Heat cramps or painful muscle contractions, especially in the lower legs, are usually related to salt depletion. The person is calm, cool, with normal vital signs. Vigorous activity in the sun usually precedes the cramps. Treatment includes a cooler environment, oral liquids with salt replacement using Gatorade or similar liquids, and rest from activity. Note: Salt tablets are now no longer recommended for any heat-related illness.

The two more serious heat-related illnesses include heat exhaustion and heat stroke. Heat exhaustion is related to prolonged activity in a sunny, hot environment and often causes weakness, thirst, headache, fatigue and an anxious state of mind. Findings in heat exhaustion are a mildly elevated temperature (100.4 degrees), a fast pulse, moist skin (sweating is present) and some muscle discomfort. Treatment is a cool environment, increased fluids orally, salt replacement as above and active cooling with fans, ice, etc. These people are ill and must be watched carefully!

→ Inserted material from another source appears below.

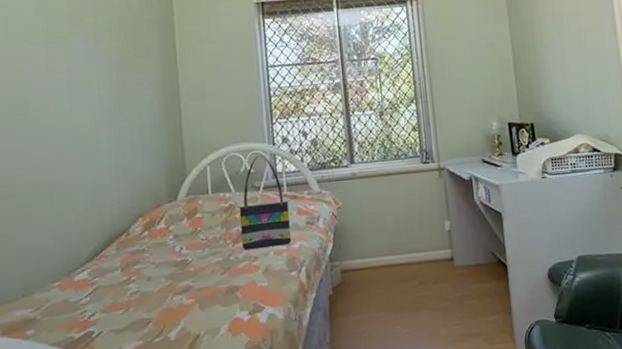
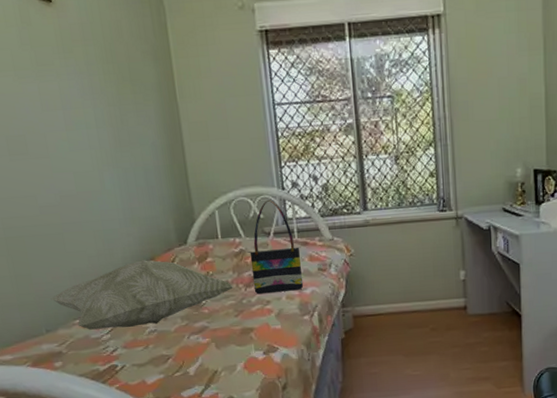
decorative pillow: none [31,217,221,293] -> present [50,260,233,330]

Rarely, people affected with heat exhaustion progress to heat stroke, a life-threatening emergency, in which they exhibit hot, dry skin, minimal sweating, an elevated temperature (105 degrees), and impaired consciousness. This situation may be seen in the older population, the debilitated, and those persons taking medications that decrease sweating or interfere with temperature regulation, e.g., some blood pressure medications. Vigorous work or exercise, increased alcohol or sedating drugs, and a hot, closed work environment are also contributing factors. People in this situation require hospitalization and intensive care to rapidly reduce their temperature.

We can partially modify the external environment. Avoid prolonged sun exposure, certain drugs and alcohol. Don't forget your hat, protective beach clothing, sunscreen, and, most important, use COMMON SENSE when outdoors!

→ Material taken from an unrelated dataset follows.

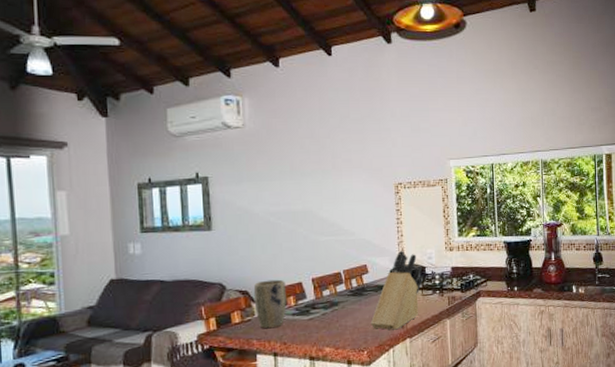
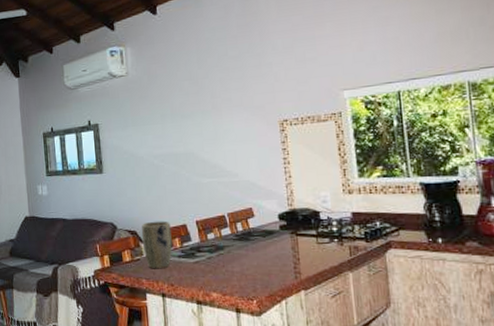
knife block: present [370,250,424,330] -> none [259,192,318,280]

At the present time, we can greatly modify our inside environments because of the invention of air-conditioning, usually associated with the work of Willis Carrier. His invention of air cooling by the evaporation of liquids is probably one of the most significant socio-economic domestic improvements in the history of the United States. An intriguing and succinct history of the development of air-conditioning in homes and workplaces has recently appeared in the Wall Street Journal Opinion section (WSJ, 10 July 2012). It is a good read!